▸ **YOUR OBJECTIVE**: Could you repeat the listing below exactly while leaving its pictures behind?

▸ **DATA**:
════════════════════
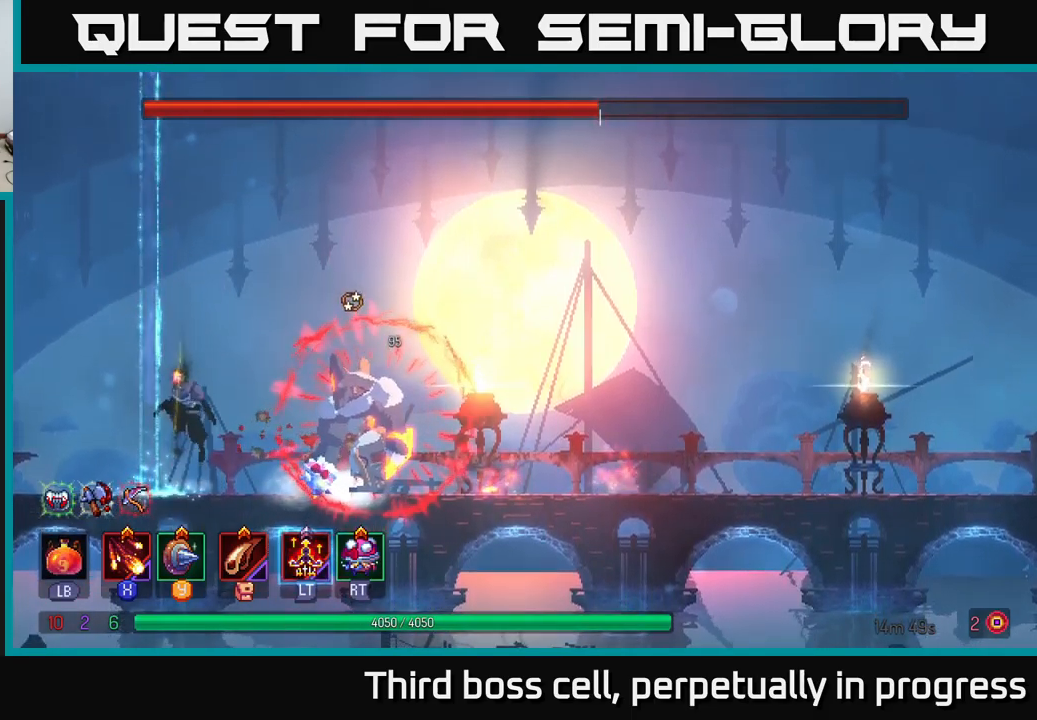
{"buttons": [], "left_stick": "center", "right_stick": "center", "events": [[50, "A", "up"], [450, "left_stick", "center"]]}
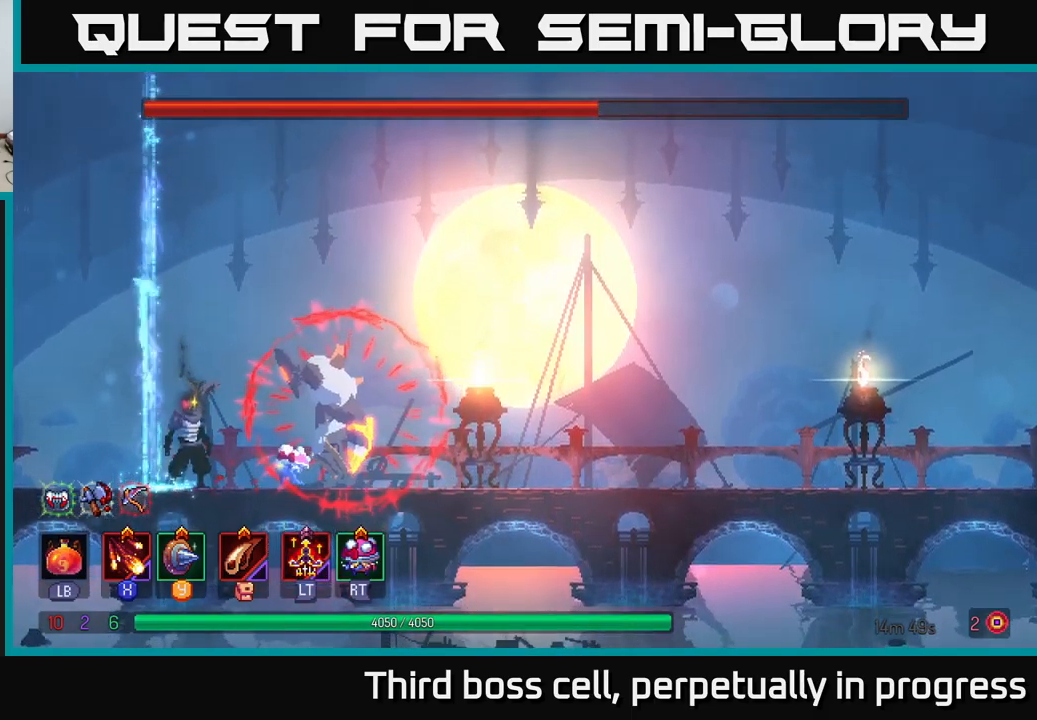
{"buttons": [], "left_stick": "up-left", "right_stick": "center", "events": [[233, "left_stick", "left"], [350, "A", "down"], [433, "left_stick", "up-left"], [500, "A", "up"]]}
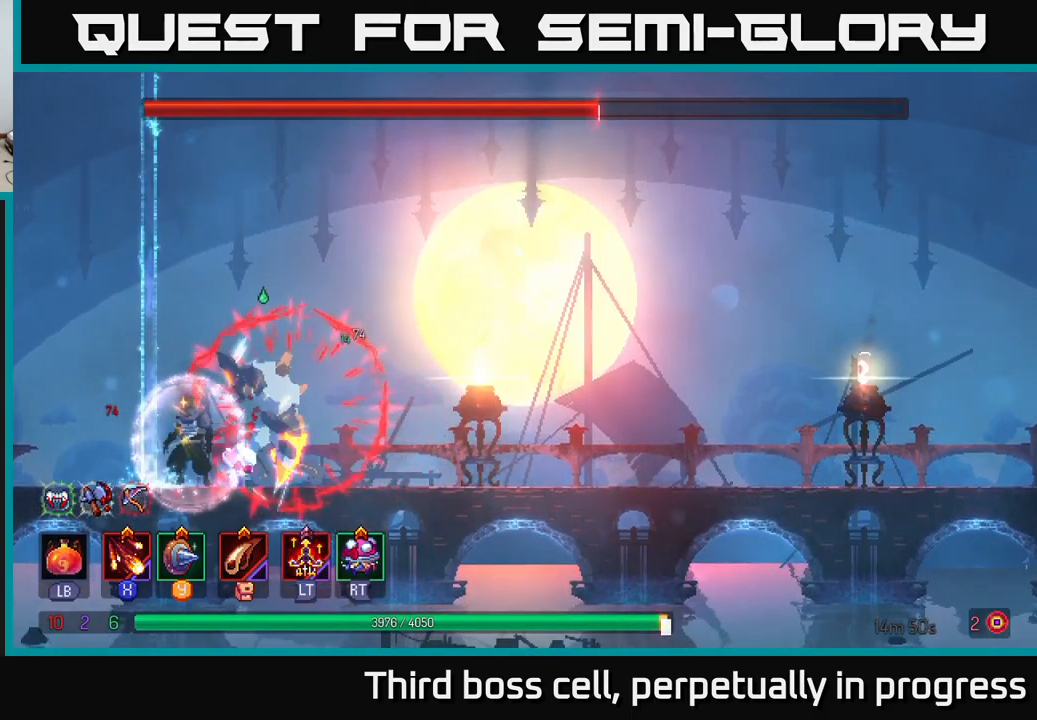
{"buttons": ["B"], "left_stick": "right", "right_stick": "center", "events": [[100, "A", "down"], [167, "left_stick", "right"], [200, "A", "up"], [300, "B", "down"], [400, "B", "up"], [483, "B", "down"]]}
════════════════════
▸ **WRITTEN ANSWER**:
{"buttons": [], "left_stick": "center", "right_stick": "center", "events": [[50, "A", "up"], [450, "left_stick", "center"]]}
{"buttons": [], "left_stick": "up-left", "right_stick": "center", "events": [[233, "left_stick", "left"], [350, "A", "down"], [433, "left_stick", "up-left"], [500, "A", "up"]]}
{"buttons": ["B"], "left_stick": "right", "right_stick": "center", "events": [[100, "A", "down"], [167, "left_stick", "right"], [200, "A", "up"], [300, "B", "down"], [400, "B", "up"], [483, "B", "down"]]}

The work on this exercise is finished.